Deze motie is voorgesteld door het lid Kalsbeek-Jasperse. Naar mij blijkt, wordt zij voldoende ondersteund.

Zij krijgt nr. 27 (25600 VI).

De heer Koekkoek (CDA):

Keert mevrouw Kalsbeek nu de volgorde niet om?

Mevrouw Kalsbeek-Jasperse (PvdA):

Wij keren inderdaad de tweede en de derde fase om.

De heer Koekkoek (CDA):

Is dat niet onlogisch, aangezien de eerste, tweede en derde fase in die volgorde met elkaar samenhangen?

Mevrouw Kalsbeek-Jasperse (PvdA):

Ik heb dat al in mijn eerste termijn beargumenteerd en ook in mijn tweede termijn. De tweede fase betreft het kantongerecht en de rechtbanken. Daar is veel gedoe over, want daar is nog niet voldoende draagvlak voor en misschien komt dat er wel nooit. Daar moeten wij ten principale over discussiëren. De derde fase daarentegen betreft onder andere de rechtseenheidsvoorziening voor de bestuursrechtspraak en integratie van de bestuursrechtspraak bij de gewone rechtbanken. Dat staat nu wat betreft de eerste aanleg op poten. Wij vinden dat wij nu niet kunnen stoppen bij de hogerberoepsinstantie. Vandaar dat wij propageren om de derde fase wel voort te zetten.

Minister Sorgdrager:

Voorzitter! Datgene wat ik de Kamer heb doen toekomen, is een kabinetsstandpunt. Waar het kabinet dit standpunt heeft ingenomen, kan ik dus alleen aanneming van de motie ontraden. Mocht de motie aangenomen worden, dan zal ik hiermee terug moeten gaan naar het kabinet.

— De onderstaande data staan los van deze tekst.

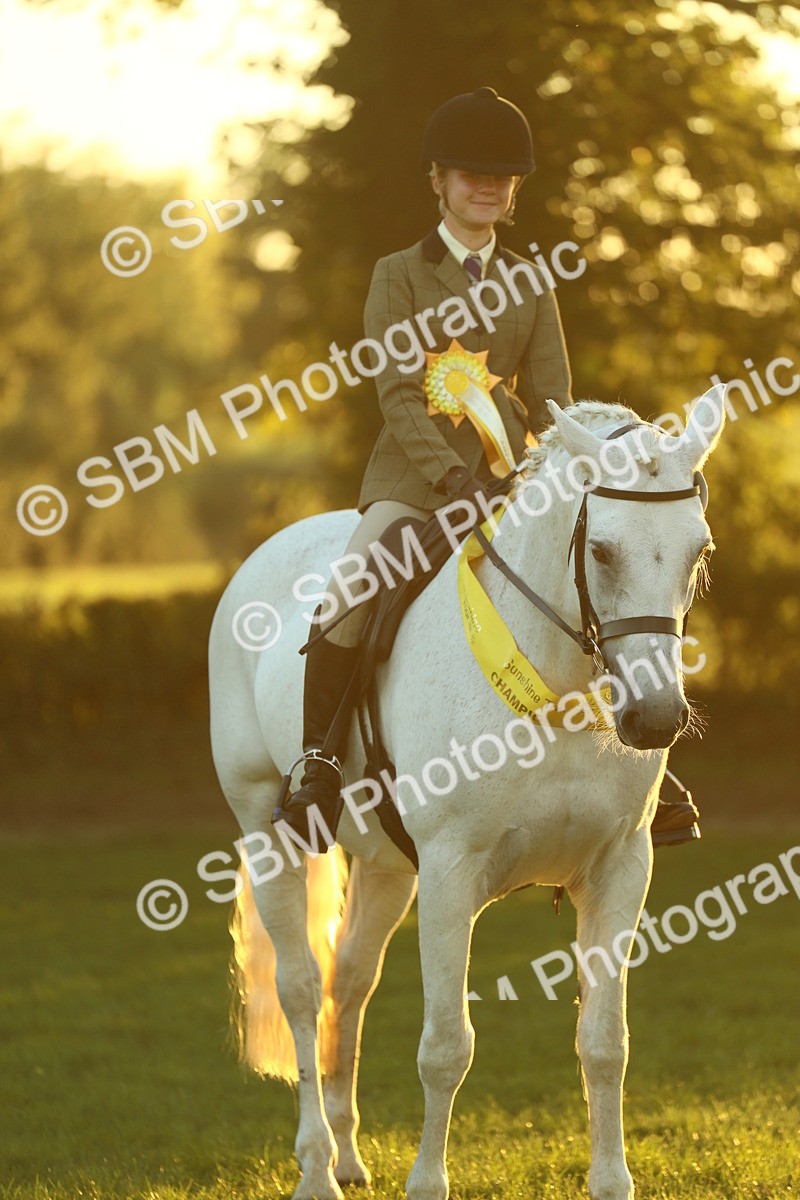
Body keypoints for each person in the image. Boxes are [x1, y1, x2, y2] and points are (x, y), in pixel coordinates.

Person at [272, 86, 699, 849]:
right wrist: (450, 478)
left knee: (596, 587)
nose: (487, 187)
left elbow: (557, 402)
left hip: (515, 485)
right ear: (438, 179)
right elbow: (398, 395)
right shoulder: (398, 275)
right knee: (350, 590)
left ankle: (641, 774)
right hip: (416, 486)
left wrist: (541, 474)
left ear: (513, 190)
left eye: (501, 177)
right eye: (472, 174)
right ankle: (319, 764)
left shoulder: (532, 280)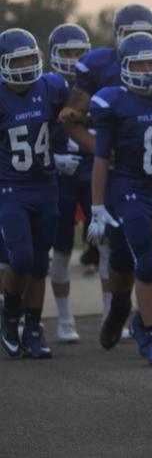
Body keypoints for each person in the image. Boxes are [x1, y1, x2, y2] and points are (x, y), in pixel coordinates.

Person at [58, 4, 152, 350]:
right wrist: (104, 148)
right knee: (125, 258)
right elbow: (69, 117)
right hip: (124, 176)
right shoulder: (104, 75)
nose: (141, 48)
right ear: (118, 39)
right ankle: (120, 312)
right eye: (130, 37)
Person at [88, 32, 152, 367]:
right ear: (124, 67)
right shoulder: (113, 101)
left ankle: (128, 310)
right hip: (129, 189)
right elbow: (100, 158)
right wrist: (97, 206)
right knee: (147, 262)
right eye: (140, 64)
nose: (147, 70)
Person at [0, 28, 68, 359]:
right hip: (11, 188)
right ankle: (10, 312)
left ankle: (34, 326)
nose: (26, 66)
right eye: (18, 60)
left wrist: (69, 148)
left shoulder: (52, 87)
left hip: (46, 186)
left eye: (30, 58)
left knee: (40, 262)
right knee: (21, 257)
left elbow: (69, 118)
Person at [46, 23, 93, 343]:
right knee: (61, 249)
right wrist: (51, 158)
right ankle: (64, 317)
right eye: (68, 53)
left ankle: (110, 313)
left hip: (92, 171)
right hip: (59, 177)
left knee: (108, 245)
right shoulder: (46, 87)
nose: (75, 59)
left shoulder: (97, 85)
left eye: (80, 53)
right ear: (53, 56)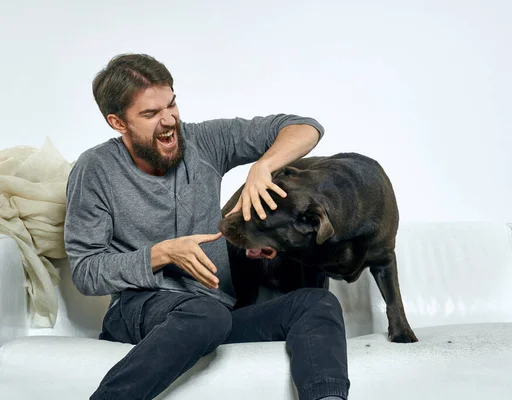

De algemene beraadslaging wordt gesloten.

De voorzitter:

De stemming over de begroting van Justitie zal op een nader te bepalen tijdstip plaatsvinden, wellicht volgende week, maar het kan ook op een later tijdstip zijn.

De vergadering wordt van 12.58 uur tot 13.45 uur geschorst.

Voorzitter: Bukman

De voorzitter:

De ingekomen stukken staan op een lijst die op de tafel van de griffier ter inzage ligt. Op die lijst heb ik voorstellen gedaan over de wijze van behandeling. Als aan het einde van de vergadering daartegen geen bezwaren zijn ingekomen, neem ik aan dat de Kamer zich met de voorstellen heeft verenigd.